[Opening MATERIALS PROVIDED section]

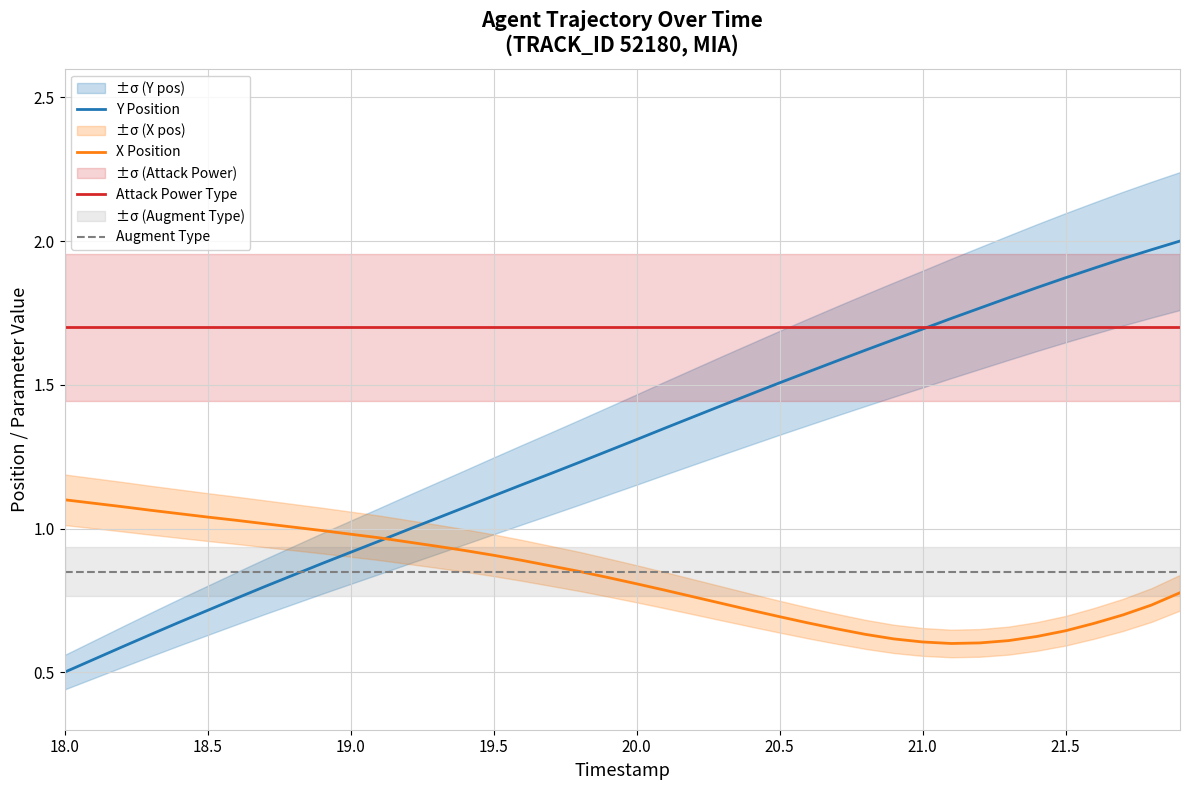

True or false: Augment Type and Attack Power Type intersect in this chart.

False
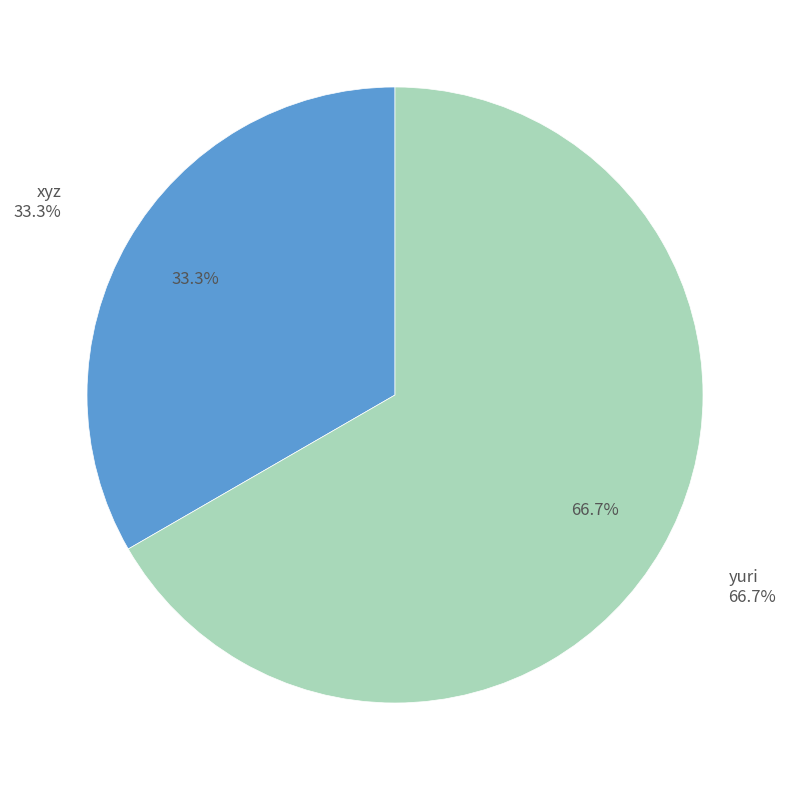

Does yuri account for over 50% of the chart?

Yes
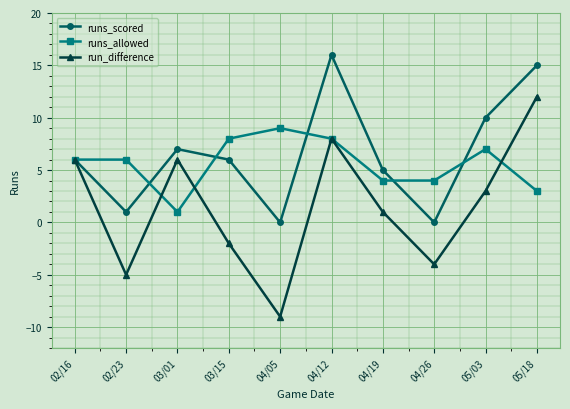

Reading left to right, extract all data points from this chart.

runs_scored: 6	1	7	6	0	16	5	0	10	15
runs_allowed: 6	6	1	8	9	8	4	4	7	3
run_difference: 6	-5	6	-2	-9	8	1	-4	3	12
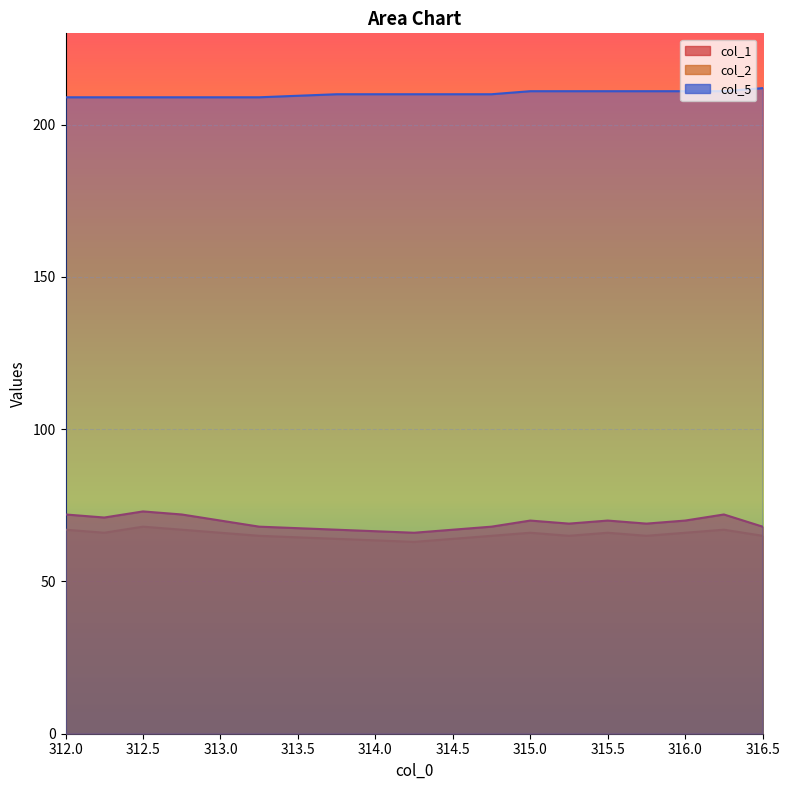

What is the difference between the maximum and minimum values in the col_2 series?

5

[Closing MATERIALS PROVIDED section]

> EXERCISE: Rewrite the material from the line containing "Reading left to" through the end of the material, both ends included, with "data points" replaced by "values" and everything else left unchanged. Leave the pictures out of your answer.

> EXERCISE ANSWER:
Reading left to right, extract all values from this chart.

runs_scored: 6	1	7	6	0	16	5	0	10	15
runs_allowed: 6	6	1	8	9	8	4	4	7	3
run_difference: 6	-5	6	-2	-9	8	1	-4	3	12

What is the difference between the maximum and minimum values in the col_2 series?

5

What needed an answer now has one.